As a festival Holi has many significances, the most prominent being the end of winter. It is also identified as a festival that celebrates good harvests and fertility. Holi is also a way to enjoy spring’s abundance of colours and to bid adieu to winter, a festival to claim intimacy and end conflicts. Celebrated after the full moon in the month of Phalgun (end-February or mid-March), Holi is associated with different legends in different parts of India.


Celebrations start the night before Holi, with a Holika Dahan and the next day is celebrated with colour as Rangwali Holi. The myth associated with the festival relates to Vishnu and his bhakt Prahlada.  According to the Bhagavat Purana, King Hiranyakashipu wanted to be immortal and after a long tapasya he was granted a boon by Brahma. He was bestowed five special powers: he could not be killed by a human or an animal, he could not be killed indoors or outdoors, neither in the day nor at night, neither by astra nor by any shastra, and neither on land nor in water or air. These boons made King Hiranyakashipu arrogant and he issued a decree that only he be worshipped as God. His son Prahlad refused to worship his father and continued to worship Lord Vishnu. This angered Hiranyakashipu and he made various attempts to kill Prahlad. During one attempt, he called upon his sister Holika for help. She had a special cloak that protected her from fire. Hiranyakashyapu asked her to sit on a pyre with Prahlad, with the intent of killing him. But as the fire billowed, it burnt Holika and saved Prahlad.

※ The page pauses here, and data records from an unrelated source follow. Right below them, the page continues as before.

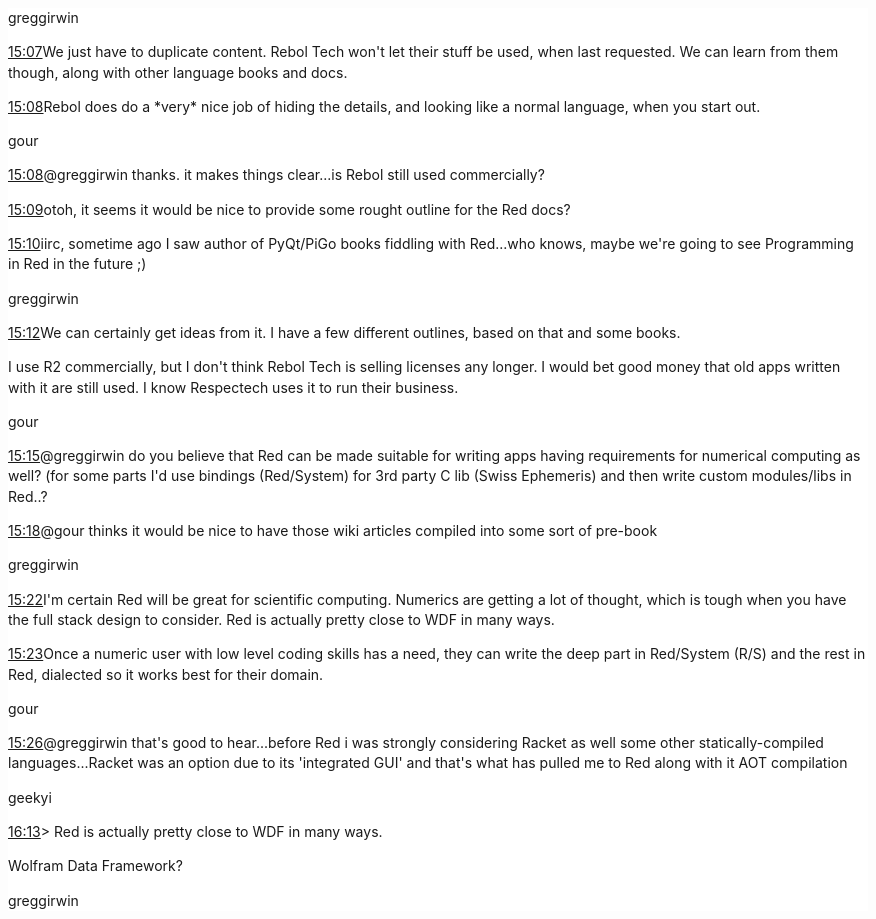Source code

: greggirwin

[15:07](#msg57a4abb948422f8b4971c256)We just have to duplicate content. Rebol Tech won't let their stuff be used, when last requested. We can learn from them though, along with other language books and docs.

[15:08](#msg57a4abd548422f8b4971c2ae)Rebol does do a \*very* nice job of hiding the details, and looking like a normal language, when you start out.

gour

[15:08](#msg57a4abf948422f8b4971c346)@greggirwin thanks. it makes things clear...is Rebol still used commercially?

[15:09](#msg57a4ac226bf4dff61d362b21)otoh, it seems it would be nice to provide some rought outline for the Red docs?

[15:10](#msg57a4ac7efb162b752ca0e6ac)iirc, sometime ago I saw author of PyQt/PiGo books fiddling with Red...who knows, maybe we're going to see Programming in Red in the future ;)

greggirwin

[15:12](#msg57a4acca978997001e991338)We can certainly get ideas from it. I have a few different outlines, based on that and some books.

I use R2 commercially, but I don't think Rebol Tech is selling licenses any longer. I would bet good money that old apps written with it are still used. I know Respectech uses it to run their business.

gour

[15:15](#msg57a4ad8ad097eb6b2cc7faca)@greggirwin do you believe that Red can be made suitable for writing apps having requirements for numerical computing as well? (for some parts I'd use bindings (Red/System) for 3rd party C lib (Swiss Ephemeris) and then write custom modules/libs in Red..?

[15:18](#msg57a4ae51978997001e991755)@gour thinks it would be nice to have those wiki articles compiled into some sort of pre-book

greggirwin

[15:22](#msg57a4af2f6bf4dff61d363405)I'm certain Red will be great for scientific computing. Numerics are getting a lot of thought, which is tough when you have the full stack design to consider. Red is actually pretty close to WDF in many ways.

[15:23](#msg57a4af7f6bf4dff61d3634ea)Once a numeric user with low level coding skills has a need, they can write the deep part in Red/System (R/S) and the rest in Red, dialected so it works best for their domain.

gour

[15:26](#msg57a4b01dd097eb6b2cc801ba)@greggirwin that's good to hear...before Red i was strongly considering Racket as well some other statically-compiled languages...Racket was an option due to its 'integrated GUI' and that's what has pulled me to Red along with it AOT compilation

geekyi

[16:13](#msg57a4bb3e48422f8b4971ef32)&gt; Red is actually pretty close to WDF in many ways.

Wolfram Data Framework?

greggirwin
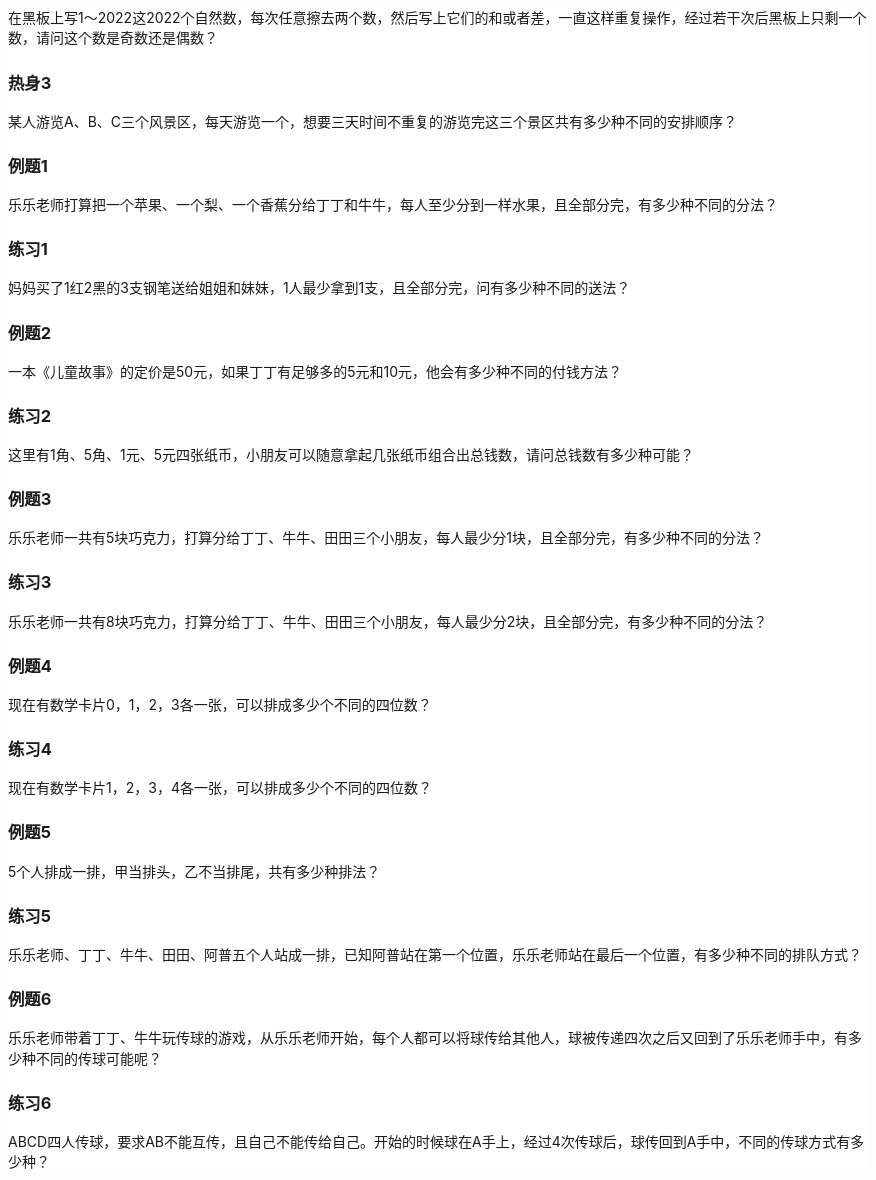在黑板上写1～2022这2022个自然数，每次任意擦去两个数，然后写上它们的和或者差，一直这样重复操作，经过若干次后黑板上只剩一个数，请问这个数是奇数还是偶数？

### 热身3

某人游览A、B、C三个风景区，每天游览一个，想要三天时间不重复的游览完这三个景区共有多少种不同的安排顺序？

### 例题1

乐乐老师打算把一个苹果、一个梨、一个香蕉分给丁丁和牛牛，每人至少分到一样水果，且全部分完，有多少种不同的分法？

### 练习1

妈妈买了1红2黑的3支钢笔送给姐姐和妹妹，1人最少拿到1支，且全部分完，问有多少种不同的送法？

### 例题2

一本《儿童故事》的定价是50元，如果丁丁有足够多的5元和10元，他会有多少种不同的付钱方法？

### 练习2

这里有1角、5角、1元、5元四张纸币，小朋友可以随意拿起几张纸币组合出总钱数，请问总钱数有多少种可能？

### 例题3

乐乐老师一共有5块巧克力，打算分给丁丁、牛牛、田田三个小朋友，每人最少分1块，且全部分完，有多少种不同的分法？

### 练习3

乐乐老师一共有8块巧克力，打算分给丁丁、牛牛、田田三个小朋友，每人最少分2块，且全部分完，有多少种不同的分法？

### 例题4

现在有数学卡片0，1，2，3各一张，可以排成多少个不同的四位数？

### 练习4

现在有数学卡片1，2，3，4各一张，可以排成多少个不同的四位数？

### 例题5

5个人排成一排，甲当排头，乙不当排尾，共有多少种排法？

### 练习5

乐乐老师、丁丁、牛牛、田田、阿普五个人站成一排，已知阿普站在第一个位置，乐乐老师站在最后一个位置，有多少种不同的排队方式？

### 例题6

乐乐老师带着丁丁、牛牛玩传球的游戏，从乐乐老师开始，每个人都可以将球传给其他人，球被传递四次之后又回到了乐乐老师手中，有多少种不同的传球可能呢？

### 练习6

ABCD四人传球，要求AB不能互传，且自己不能传给自己。开始的时候球在A手上，经过4次传球后，球传回到A手中，不同的传球方式有多少种？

So Holika dahan is symbolic of the victory of good over evil. Hindus believe that fire has the power to purify and cleanse, so it is not surprising that the spring festival begins with Holika Dahan (burning of Holika). The farming communities celebrate this day to mark an end of winter darkness. The next day is celebrated as Rangwali Holi, when people smear each other with colour and visit families and friends to share Holi delicacies.


Holi as a festival has been traditionally observed by the non-Hindus as well, and in recent years it is celebrated in different parts of Europe and America. Holi, a celebration of a season, is a secular festival that transcends narrow boundaries of religion, caste, creed, class and gender. It is a day to celebrate diversity.